Son bureau, c’est… tout un quartier! Les mythiques Terres Rouges, la Hiehl, le creuset de générations d’immigrés. Romain Bast y distribue le courrier depuis 17 ans. Portrait.
On dit que le facteur «sonne toujours deux fois». Romain, c’est plutôt deux éclats de rires! Toujours une histoire à raconter, un truc sympa à dire. Son bureau? Les Terres Rouges d’Esch-sur-Alzette, depuis 17 ans. Un cadre à part, avec son atmosphère de film. Le quartier de la «Hiehl», la cavité en français. Des immeubles serrés comme des chocolats belges, l’odeur des grillades portugaises l’été, les vieux Italiens avec leur casquette de Gavroche, les ados de la Jeunesse coiffés comme des stars de foot… Les anciens disent que le quartier n’est plus comme avant, à l’époque où l’on descendait à l’usine à vélo. Les bagnoles lavées au car wash ont pris le dessus, des voitures presque aussi grosses que les maisons ouvrières. Peu importe : les Terres Rouges restent les Terres Rouges, immuables. Et le personnage emblématique du quartier, toujours dehors, qu’il pleuve ou qu’il vente, c’est Romain!

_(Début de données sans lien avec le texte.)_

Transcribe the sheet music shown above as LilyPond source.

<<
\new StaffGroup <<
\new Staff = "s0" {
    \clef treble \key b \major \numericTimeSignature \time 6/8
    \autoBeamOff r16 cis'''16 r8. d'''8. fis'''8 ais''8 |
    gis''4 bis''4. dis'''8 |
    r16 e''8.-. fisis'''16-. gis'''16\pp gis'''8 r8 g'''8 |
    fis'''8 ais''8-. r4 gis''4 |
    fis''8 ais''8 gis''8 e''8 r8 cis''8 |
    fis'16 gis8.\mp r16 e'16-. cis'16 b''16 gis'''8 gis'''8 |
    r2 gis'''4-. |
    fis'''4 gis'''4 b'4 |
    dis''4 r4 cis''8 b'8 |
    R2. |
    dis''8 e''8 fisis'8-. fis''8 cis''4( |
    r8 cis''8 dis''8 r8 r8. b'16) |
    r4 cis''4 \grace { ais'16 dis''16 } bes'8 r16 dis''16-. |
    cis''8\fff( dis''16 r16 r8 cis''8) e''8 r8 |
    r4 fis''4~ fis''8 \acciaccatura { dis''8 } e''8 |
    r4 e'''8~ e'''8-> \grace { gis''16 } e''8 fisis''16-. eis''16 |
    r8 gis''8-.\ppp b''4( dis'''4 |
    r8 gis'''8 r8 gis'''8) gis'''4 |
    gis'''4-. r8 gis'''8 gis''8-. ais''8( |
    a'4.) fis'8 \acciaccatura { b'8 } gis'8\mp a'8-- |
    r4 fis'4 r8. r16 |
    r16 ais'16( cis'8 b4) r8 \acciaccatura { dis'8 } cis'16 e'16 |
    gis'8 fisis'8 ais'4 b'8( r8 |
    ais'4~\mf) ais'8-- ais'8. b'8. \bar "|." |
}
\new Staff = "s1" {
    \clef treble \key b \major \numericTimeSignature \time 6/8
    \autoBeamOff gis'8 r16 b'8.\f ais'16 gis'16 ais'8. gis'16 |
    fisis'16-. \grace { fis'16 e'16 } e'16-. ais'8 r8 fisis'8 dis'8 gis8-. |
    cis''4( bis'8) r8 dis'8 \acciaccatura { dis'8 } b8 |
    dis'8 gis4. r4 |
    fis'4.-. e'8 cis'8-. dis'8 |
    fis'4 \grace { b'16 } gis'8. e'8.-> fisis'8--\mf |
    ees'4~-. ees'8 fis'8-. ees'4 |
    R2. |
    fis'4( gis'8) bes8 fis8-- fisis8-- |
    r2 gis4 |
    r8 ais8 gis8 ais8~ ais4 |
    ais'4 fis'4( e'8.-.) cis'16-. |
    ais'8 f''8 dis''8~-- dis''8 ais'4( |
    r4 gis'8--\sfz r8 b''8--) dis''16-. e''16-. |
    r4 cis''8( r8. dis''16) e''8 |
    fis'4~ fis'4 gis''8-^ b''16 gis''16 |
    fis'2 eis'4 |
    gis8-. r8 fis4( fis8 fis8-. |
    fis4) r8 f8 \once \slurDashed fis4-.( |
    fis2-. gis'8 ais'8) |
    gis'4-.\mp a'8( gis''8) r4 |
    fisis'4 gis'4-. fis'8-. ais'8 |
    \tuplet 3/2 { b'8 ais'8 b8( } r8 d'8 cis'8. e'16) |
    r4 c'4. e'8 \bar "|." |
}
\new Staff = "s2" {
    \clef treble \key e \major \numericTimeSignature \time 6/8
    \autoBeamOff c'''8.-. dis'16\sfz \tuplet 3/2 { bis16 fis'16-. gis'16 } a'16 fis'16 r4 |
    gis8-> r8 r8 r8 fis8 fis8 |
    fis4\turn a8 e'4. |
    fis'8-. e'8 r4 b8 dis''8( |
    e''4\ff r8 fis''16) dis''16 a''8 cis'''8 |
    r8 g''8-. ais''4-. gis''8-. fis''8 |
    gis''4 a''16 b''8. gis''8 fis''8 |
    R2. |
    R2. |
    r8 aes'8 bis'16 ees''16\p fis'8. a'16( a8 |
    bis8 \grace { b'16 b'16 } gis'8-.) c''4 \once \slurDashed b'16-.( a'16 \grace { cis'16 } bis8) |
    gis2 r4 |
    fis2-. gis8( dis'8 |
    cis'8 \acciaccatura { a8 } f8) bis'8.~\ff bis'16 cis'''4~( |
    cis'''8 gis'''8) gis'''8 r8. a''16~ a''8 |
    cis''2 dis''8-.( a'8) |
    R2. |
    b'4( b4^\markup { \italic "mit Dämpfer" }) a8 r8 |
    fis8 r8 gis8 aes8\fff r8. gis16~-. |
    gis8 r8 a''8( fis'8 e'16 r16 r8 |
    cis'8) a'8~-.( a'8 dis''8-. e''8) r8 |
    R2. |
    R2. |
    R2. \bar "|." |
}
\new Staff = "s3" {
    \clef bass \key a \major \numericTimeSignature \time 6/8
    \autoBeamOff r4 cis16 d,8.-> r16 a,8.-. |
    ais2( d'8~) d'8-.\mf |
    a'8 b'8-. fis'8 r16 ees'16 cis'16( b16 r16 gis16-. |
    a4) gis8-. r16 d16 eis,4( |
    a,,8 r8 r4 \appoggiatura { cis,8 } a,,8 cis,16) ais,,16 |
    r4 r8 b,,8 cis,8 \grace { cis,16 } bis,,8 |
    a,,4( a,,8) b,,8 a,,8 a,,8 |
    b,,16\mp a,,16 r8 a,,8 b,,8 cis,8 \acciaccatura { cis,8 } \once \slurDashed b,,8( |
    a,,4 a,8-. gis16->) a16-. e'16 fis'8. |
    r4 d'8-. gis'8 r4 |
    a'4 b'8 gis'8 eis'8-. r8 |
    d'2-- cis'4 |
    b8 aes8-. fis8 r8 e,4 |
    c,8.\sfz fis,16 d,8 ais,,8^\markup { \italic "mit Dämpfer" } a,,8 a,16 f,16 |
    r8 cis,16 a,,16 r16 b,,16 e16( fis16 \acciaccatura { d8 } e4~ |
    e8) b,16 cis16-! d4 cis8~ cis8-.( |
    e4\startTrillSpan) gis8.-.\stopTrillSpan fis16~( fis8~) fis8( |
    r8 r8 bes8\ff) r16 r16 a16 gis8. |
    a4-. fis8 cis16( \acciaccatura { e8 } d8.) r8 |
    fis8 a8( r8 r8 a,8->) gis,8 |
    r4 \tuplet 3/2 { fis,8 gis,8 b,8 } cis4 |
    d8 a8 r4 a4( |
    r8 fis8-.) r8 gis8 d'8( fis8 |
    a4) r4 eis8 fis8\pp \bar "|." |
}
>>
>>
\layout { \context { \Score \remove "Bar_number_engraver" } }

«On dit : « faire la tournée du facteur », mais ce ne sont pas des lignes droites aujourd’hui, commence-t-il. Nous sommes sept facteurs pour le centre d’Esch, nous marchons par secteur depuis le centre de tri, situé rue Zénon-Bernard.» Romain joue un rôle spécial. «J’ai moins de ménages à desservir, 550 contre 800 pour les collègues, mais je conduis la camionnette de ravitaillement.» En clair, Romain apporte les sacs de courriers aux autres facteurs. «Ils ne peuvent pas tout prendre dans le chariot. Plein, il pèse 80 kilos! Je ne vous dis pas, celui qui monte la rue des Charbons…» La Poste a mis en place des chariots électriques depuis quelques années. «Ça nous aide bien. Ils avaient essayé les vélos électriques aussi. Mais avec nos arrêts fréquents, les trottoirs, tout ça… ils n’ont pas tenu longtemps.»
«Il y a beaucoup de gens seuls»
De toute façon, Romain n’est pas du style à courir. «Ce que j’aime, c’est le contact humain. Il y a beaucoup de gens seuls, malgré tous les services auxquels ils ont le droit. Ils ne connaissent pas les démarches, ils voient rarement du monde. Moi, il me voit.»
Romain, c’est le bon camarade, le natif de Pétange, un gars du Sud : chaleureux, le verbe haut, jamais la langue dans sa poche. Au café Fortuna, comptoir des Terres Rouges, on ne regarde pas sa montre pour savoir quelle heure il est. On attend que Romain passe, vers 10 h, pour le premier apéro de la journée. «Les gens sont sympas, glisse Romain. Les jeunes facteurs connaissent moins cette ambiance, c’est dommage. Ils sont embauchés sous contrat privés, ils ne sont pas toujours bien payés…»
Romain est attaché à la jeune génération. Formateur, il leur décrit la réalité du métier, «avec des conditions parfois rudes mais le plaisir d’être au grand air». La journée commence à 6 h, avec le tri du gros courrier. «On charge les sacoches, la camionnette et hop, sur le terrain.» De 8 h à 13 h, c’est la tournée. «Quand je rentre, je fais souvent une sieste. Ça fait 33 ans que je me lève tous les jours à 4 h 30.» Même en vacances, sous le soleil des Canaries, «c’est une habitude, c’est comme ça!», lâche-t-il.
La pension, c’est dans trois ans. Romain y pense parfois. On l’imagine comme dans la chanson de Renaud : «Il a refermé la porte doucement / Pour pas réveiller « Maman »/ Sur le canapé près du chat / Il s’est assis dans un coin / La tête dans ses mains / Cinquante balais c’est pas vieux : qu’est-ce qu’il va faire de son bleu?» Son bleu de travail, son blouson d’ouvrier. Pour Romain, ça sera son «jaune», estampillé Post. Mais notre facteur a déjà d’autres idées que de rester sur un canapé. «Intégrer l’équipe féminine de beach-volley des Canaries?», interroge-t-il malin.
Hubert Gamelon
Deux ratés en 33 ans
Romain distribue le courrier depuis 33 ans à Esch-sur-Alzette (il a commencé en dehors des Terres Rouges). Durant toutes ces années, seules deux tournées ont été annulées! Du verglas trop tenace… «On est toujours sortis sinon, toujours», dit Romain en englobant ses collègues.